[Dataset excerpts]
= = = =

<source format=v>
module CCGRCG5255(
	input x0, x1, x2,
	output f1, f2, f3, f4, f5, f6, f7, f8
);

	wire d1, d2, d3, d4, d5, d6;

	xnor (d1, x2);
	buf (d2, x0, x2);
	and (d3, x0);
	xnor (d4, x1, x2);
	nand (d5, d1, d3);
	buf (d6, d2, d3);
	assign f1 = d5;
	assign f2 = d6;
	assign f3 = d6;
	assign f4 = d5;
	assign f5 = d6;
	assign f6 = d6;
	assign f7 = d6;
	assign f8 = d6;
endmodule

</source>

= = = =

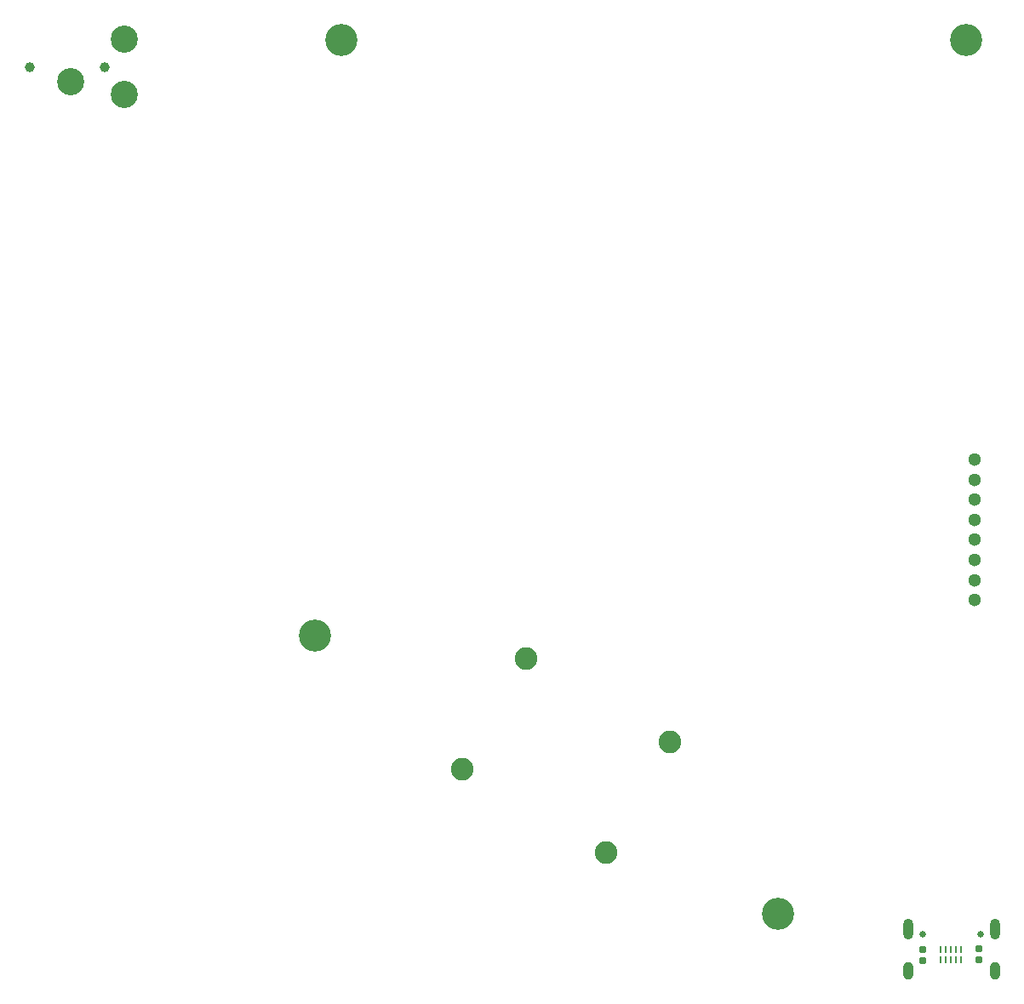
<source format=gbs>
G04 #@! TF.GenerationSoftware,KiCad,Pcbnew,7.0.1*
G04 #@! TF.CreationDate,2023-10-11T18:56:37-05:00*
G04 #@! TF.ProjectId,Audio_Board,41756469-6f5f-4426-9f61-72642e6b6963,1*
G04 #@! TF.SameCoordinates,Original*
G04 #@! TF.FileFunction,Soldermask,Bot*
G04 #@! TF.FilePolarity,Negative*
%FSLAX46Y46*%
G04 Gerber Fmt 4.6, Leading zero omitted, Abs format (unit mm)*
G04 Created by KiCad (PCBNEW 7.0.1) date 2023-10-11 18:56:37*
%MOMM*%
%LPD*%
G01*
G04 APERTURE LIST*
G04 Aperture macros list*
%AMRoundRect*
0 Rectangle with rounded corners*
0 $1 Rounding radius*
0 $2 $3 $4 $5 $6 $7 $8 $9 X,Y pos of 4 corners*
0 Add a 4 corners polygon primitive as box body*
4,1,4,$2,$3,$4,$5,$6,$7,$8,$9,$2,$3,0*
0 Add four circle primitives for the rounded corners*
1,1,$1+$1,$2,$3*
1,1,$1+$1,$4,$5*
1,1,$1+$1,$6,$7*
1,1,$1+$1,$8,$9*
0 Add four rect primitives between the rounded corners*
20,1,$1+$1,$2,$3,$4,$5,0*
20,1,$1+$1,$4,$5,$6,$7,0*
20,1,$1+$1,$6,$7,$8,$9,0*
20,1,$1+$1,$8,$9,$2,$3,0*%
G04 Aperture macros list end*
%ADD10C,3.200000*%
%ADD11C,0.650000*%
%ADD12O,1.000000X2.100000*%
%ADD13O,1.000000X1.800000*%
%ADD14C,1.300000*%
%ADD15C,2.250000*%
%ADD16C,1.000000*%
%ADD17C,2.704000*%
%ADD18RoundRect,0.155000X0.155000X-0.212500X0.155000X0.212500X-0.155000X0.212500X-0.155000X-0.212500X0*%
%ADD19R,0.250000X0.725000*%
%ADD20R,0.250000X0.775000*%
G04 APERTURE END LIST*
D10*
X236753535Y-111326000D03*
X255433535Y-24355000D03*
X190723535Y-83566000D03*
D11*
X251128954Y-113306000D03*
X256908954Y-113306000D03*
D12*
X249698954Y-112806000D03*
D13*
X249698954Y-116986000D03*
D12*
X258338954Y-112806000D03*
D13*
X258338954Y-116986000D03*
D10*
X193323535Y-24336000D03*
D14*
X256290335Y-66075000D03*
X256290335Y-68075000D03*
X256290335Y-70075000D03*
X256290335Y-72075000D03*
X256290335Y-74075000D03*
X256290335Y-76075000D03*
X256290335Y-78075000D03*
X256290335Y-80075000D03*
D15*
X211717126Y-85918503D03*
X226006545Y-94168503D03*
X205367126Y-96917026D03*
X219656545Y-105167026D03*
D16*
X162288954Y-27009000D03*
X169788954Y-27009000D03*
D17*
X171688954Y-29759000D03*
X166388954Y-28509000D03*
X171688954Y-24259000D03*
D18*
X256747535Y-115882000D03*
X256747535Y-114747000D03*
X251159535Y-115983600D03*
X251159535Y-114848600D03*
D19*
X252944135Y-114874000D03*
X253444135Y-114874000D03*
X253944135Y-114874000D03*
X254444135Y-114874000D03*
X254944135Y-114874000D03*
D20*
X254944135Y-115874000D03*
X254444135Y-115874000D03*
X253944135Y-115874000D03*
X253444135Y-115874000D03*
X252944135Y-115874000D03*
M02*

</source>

= = = =

__Action item__
Go through the records above and copy every line holding the word "rounded".

__Task result__
0 Rectangle with rounded corners*
0 Add four circle primitives for the rounded corners*
0 Add four rect primitives between the rounded corners*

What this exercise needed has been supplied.